USC Media Debate Photos // USC Logo on Podium

The podium for last Wednesday's Media Debate, Jan. 23, 2019.

We’ve said it once, we’ve said it again, and chances are that we’re going to keep on saying it: when it comes to penalizing slates, the University Students' Council’s system is in need of reform.

Last week, Team ForYe received one strike out of a potential three-strike maximum before disqualification. The strike was also accompanied by a $100 fine. Their violation was dubbed "pre-campaigning" — two ForYe volunteers liked a Gazette Facebook post about ForYe's candidacy before the official campaign period began.

If you think this sounds harsh, you’re not alone. ForYe themselves have been vocal about the decision, feeling that they were subject to an unfair trial. It was revealed that, at a committee hearing to decide the slate’s penalty, ForYe wasn’t provided with the evidence that had been submitted against them. As a result, ForYe wasn’t able to properly defend themselves.

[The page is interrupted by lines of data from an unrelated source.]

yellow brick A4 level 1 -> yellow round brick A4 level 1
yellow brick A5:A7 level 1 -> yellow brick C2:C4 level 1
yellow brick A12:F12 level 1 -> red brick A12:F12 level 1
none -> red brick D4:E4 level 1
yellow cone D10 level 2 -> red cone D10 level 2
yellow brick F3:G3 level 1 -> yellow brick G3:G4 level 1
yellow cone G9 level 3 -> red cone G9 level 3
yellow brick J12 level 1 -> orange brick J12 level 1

Despite apologizing for the mistake, the Elections Governance Committee upheld their original decision, maintaining the fine as well as the strike.

Prior to this year, slates campaigning for the USC presidency and vice-presidency were subject to a demerit point system. The EGC chose to sanction demerit points based on how severe a violation was. Slates didn’t face consequences until they reached 30 demerit points, which meant that disqualifications were rare — slates could violate the rules for the sake of their campaigns without facing any real consequences. We saw this happen last year, when Social Science presidential candidate Adam Khimji sent a mass email to nearly 10,000 students and subsequently received only 10 demerit points, allowing him to keep campaigning without fear of disqualification.

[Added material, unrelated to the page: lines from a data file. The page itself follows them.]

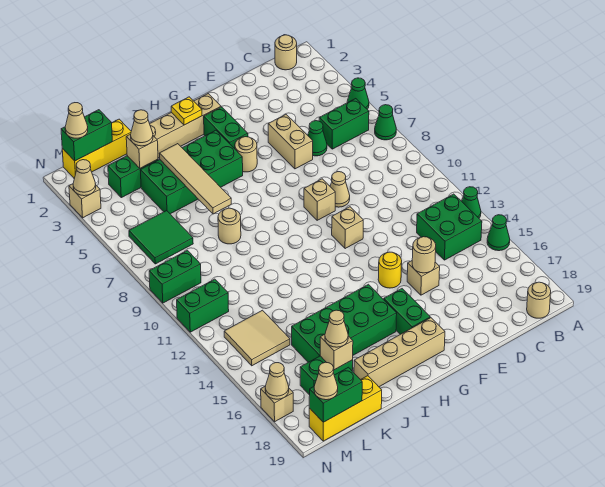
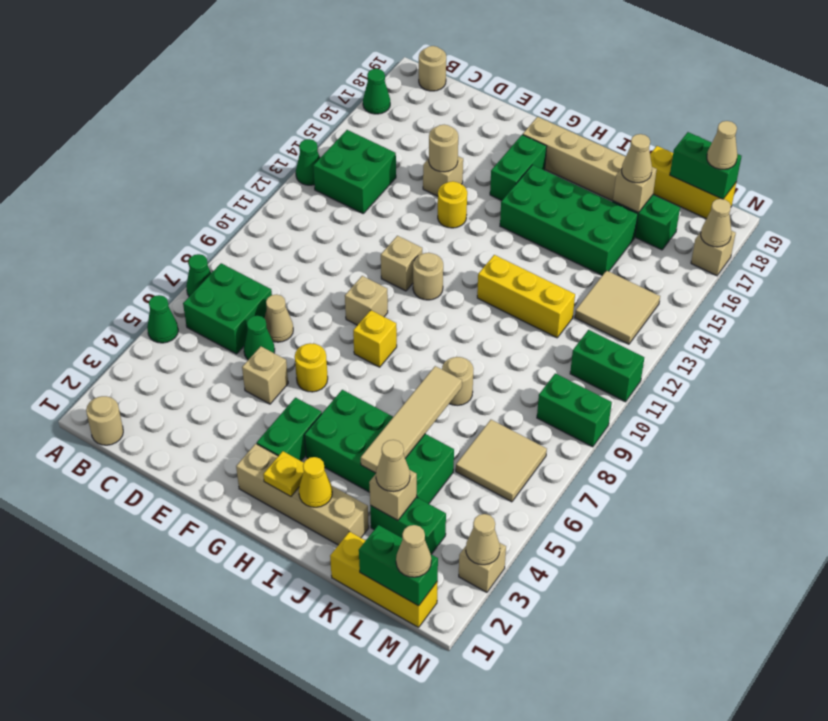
green cone A15 level 1 -> green cone A17 level 1
green brick B6:C6 level 1 -> green brick B6:C7 level 1
tan brick E5:E6 level 1 -> tan brick E5 level 1
tan cone E9 level 1 -> tan cone D7 level 1
none -> yellow round brick F6 level 1
tan round brick G5 level 1 -> tan round brick G11 level 1
none -> yellow brick G8 level 1
none -> yellow cone I2 level 2
none -> yellow brick I12:K12 level 1
green tile L6:M7 level 1 -> tan tile L6:M7 level 1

This year, the system was finally overhauled for a new one: rather than racking up demerit points, slates are now subject to a three-strike system that separates major and minor infractions. Major violations, which include failing to comply with committee decisions and interfering with ballots, result in immediate disqualification. Minor violations, which range from “general sabotage” to “pre-campaigning,” can lead to disqualification if a candidate commits three of them.

In theory, this new system sounds ideal — it holds candidates accountable for their infractions in a fair and balanced way. However, as we’ve seen this past week, it leaves something to be desired in the way it is moderated and administered.  

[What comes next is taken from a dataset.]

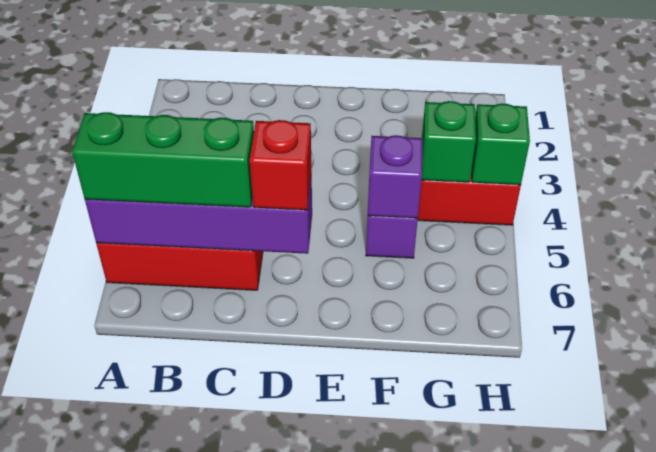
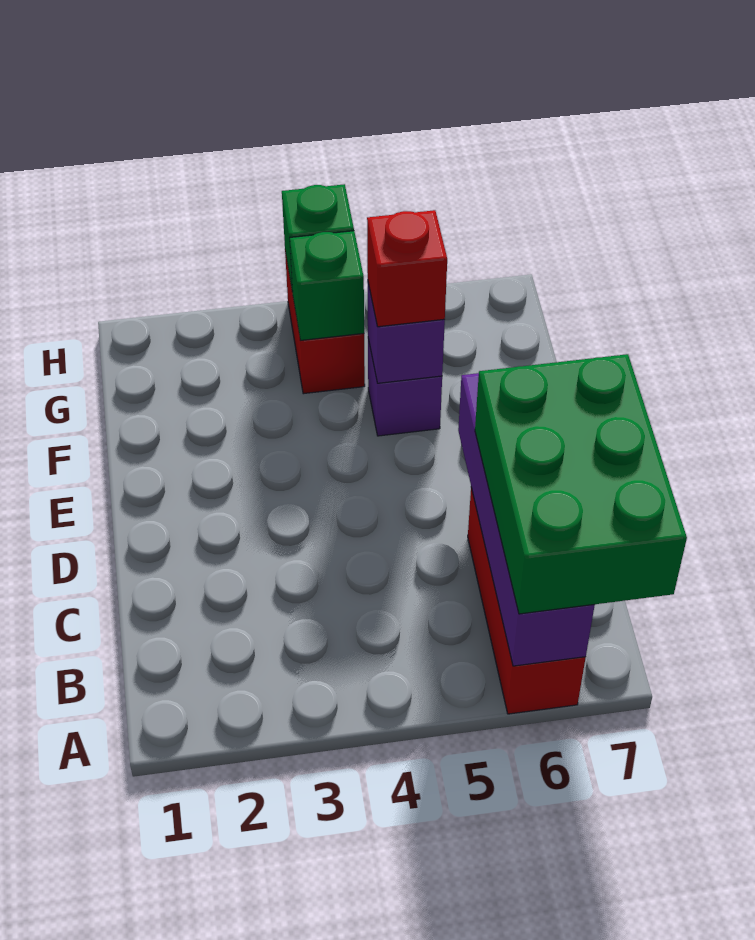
green brick A6:C6 level 3 -> green brick A6:C7 level 3
red brick D6 level 3 -> red brick F5 level 3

ForYe’s team did violate the pre-campaigning rule when some of their volunteers liked an article about the team. Given that each slate has access to information about minor infractions, they should have educated their volunteers better about how to avoid pre-campaigning. That being said, a $100 fine and one out of three strikes seems like a steep penalty — especially given that the committee has outwardly apologized for the way the situation was handled.

Perhaps the committee's mistake was simply a result of the growing pains of this new system. Hopefully by next year’s elections, the kinks of the three-strike system will be sorted out and issues like this can be avoided. Because while this system is a step in the right direction, it isn’t quite there yet.